My girls were gentle all year long. I worked gloveless and often in short sleeves. They would occasionally land on my hand or arm and just kinda hang out. Never any sign of aggression. Till I started taking them for granted and they started having some honey stores to protect. One day, I had a non-beek friend tag along. I gave him the smoker job and would tell him where and when to puff. Well between maybe some not so effective puffing and me starting to move faster and little clumsier than normal, WHAM! right on the index finger between the big knuckles. That hurt and it was the first agreesive sting of the season. Fortunately I don't react much to stings. Minor local swelling and itching. I about dug my finger raw from itching over the following week. 

So now for the remainder of the year, I do the smoking and I'm wearing gloves. Hopefully next Spring they'll be back to their darling little selves.


----------



## julysun (Apr 25, 2012)

Mr. Dewey, quickly off topic. When we drove ground rods for industrial quiet grounds we dug post holes deep, poured rock salt in them then drove rods into them. Just saying...


----------



## JimmyA (Jul 22, 2013)

I still need to put an Apivar strip in, don't know if I really need it as I saw no mites.


----------



## Lburou (May 13, 2012)

Mr.Beeman said:


> Your "luck" will run out, guaranteed.......

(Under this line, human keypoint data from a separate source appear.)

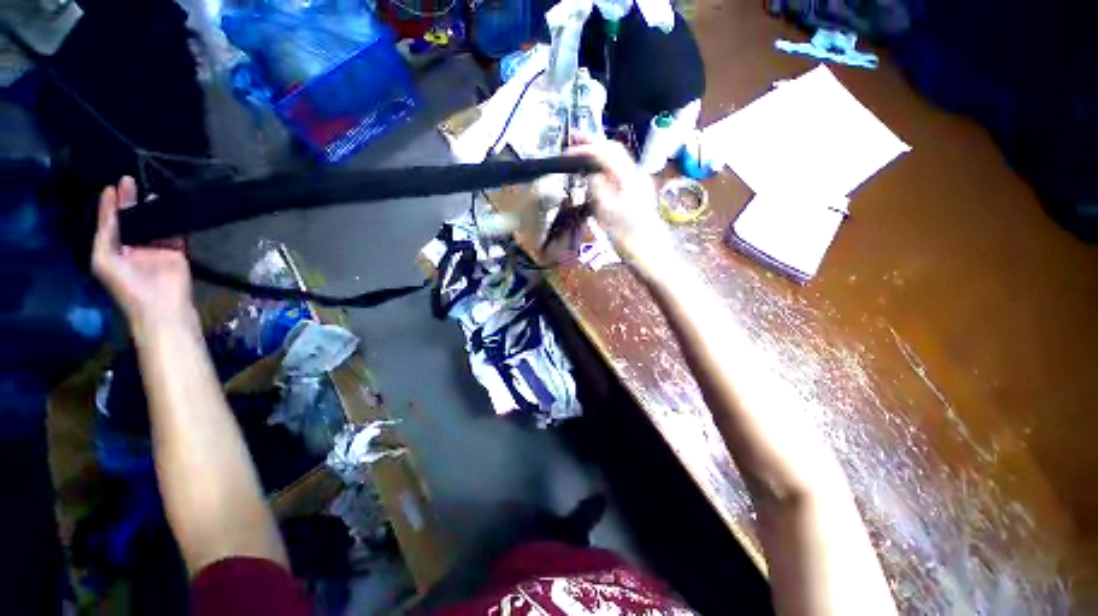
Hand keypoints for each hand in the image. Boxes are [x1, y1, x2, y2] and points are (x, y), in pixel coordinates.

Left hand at [92, 177, 195, 334]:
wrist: (161, 306)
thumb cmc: (126, 286)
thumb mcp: (104, 258)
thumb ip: (105, 230)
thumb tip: (109, 198)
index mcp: (113, 248)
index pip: (112, 221)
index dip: (111, 204)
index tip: (115, 184)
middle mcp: (134, 245)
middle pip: (133, 219)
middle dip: (131, 201)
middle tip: (130, 180)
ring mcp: (157, 248)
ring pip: (155, 223)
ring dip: (153, 208)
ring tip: (152, 189)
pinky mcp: (177, 251)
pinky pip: (176, 232)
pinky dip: (175, 220)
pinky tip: (173, 206)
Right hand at [568, 138, 669, 264]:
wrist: (650, 253)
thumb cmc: (627, 236)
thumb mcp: (606, 212)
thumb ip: (597, 187)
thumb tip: (589, 172)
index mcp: (629, 177)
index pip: (606, 152)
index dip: (585, 148)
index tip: (567, 150)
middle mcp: (636, 174)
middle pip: (614, 150)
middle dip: (593, 143)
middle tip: (573, 140)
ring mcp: (639, 183)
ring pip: (617, 161)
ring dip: (599, 154)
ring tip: (581, 154)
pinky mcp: (638, 193)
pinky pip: (619, 173)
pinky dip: (605, 168)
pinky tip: (596, 173)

Just wait, one day you will be surprised. Probably walking away from the bees.


----------



## Bee Matt (Aug 1, 2013)

went out last night to check on the bees...... opened the top up like normal, than the buzzing really picked up and out one came and bee lined it to my eyebrow and nailed me.... normally they are calm, but it was chilly and getting to be dusk.... Didn't have my veil with me, so I just closed them up and will try to find a nice warm day.


----------



## Paul McCarty (Mar 30, 2011)

Had one of mine do that a few weeks back, only it wasn't one that nailed me - it was about 50. Definitely moody this time of year - and it had been raining for a week. They were fine with me digging around in the top boxes, but when I hit the brood... I heard the buzz and couldn't close it fast enough! The next day they were just fine.

Took exactly 5 seconds for them to come out and get me. Always have a veil on.


----------



## OlofL (Jan 21, 2006)

If you can get hold of a scythe it is much better around hives than a weed eater since it doesn't alarm the bees.


----------



## Dieseltrac (Oct 14, 2009)

I got popped in the lower eyelid the other day, that was the worst I ever reacted to getting stung. They do get testy this time of year.


----------



## Loyalbee (Aug 19, 2012)

Got my first sting (2nd yr beek) while putting on mite treatment wearing rubber gloves. One got me on the wrist. I felt like it was deserved after messing in the deeps.


----------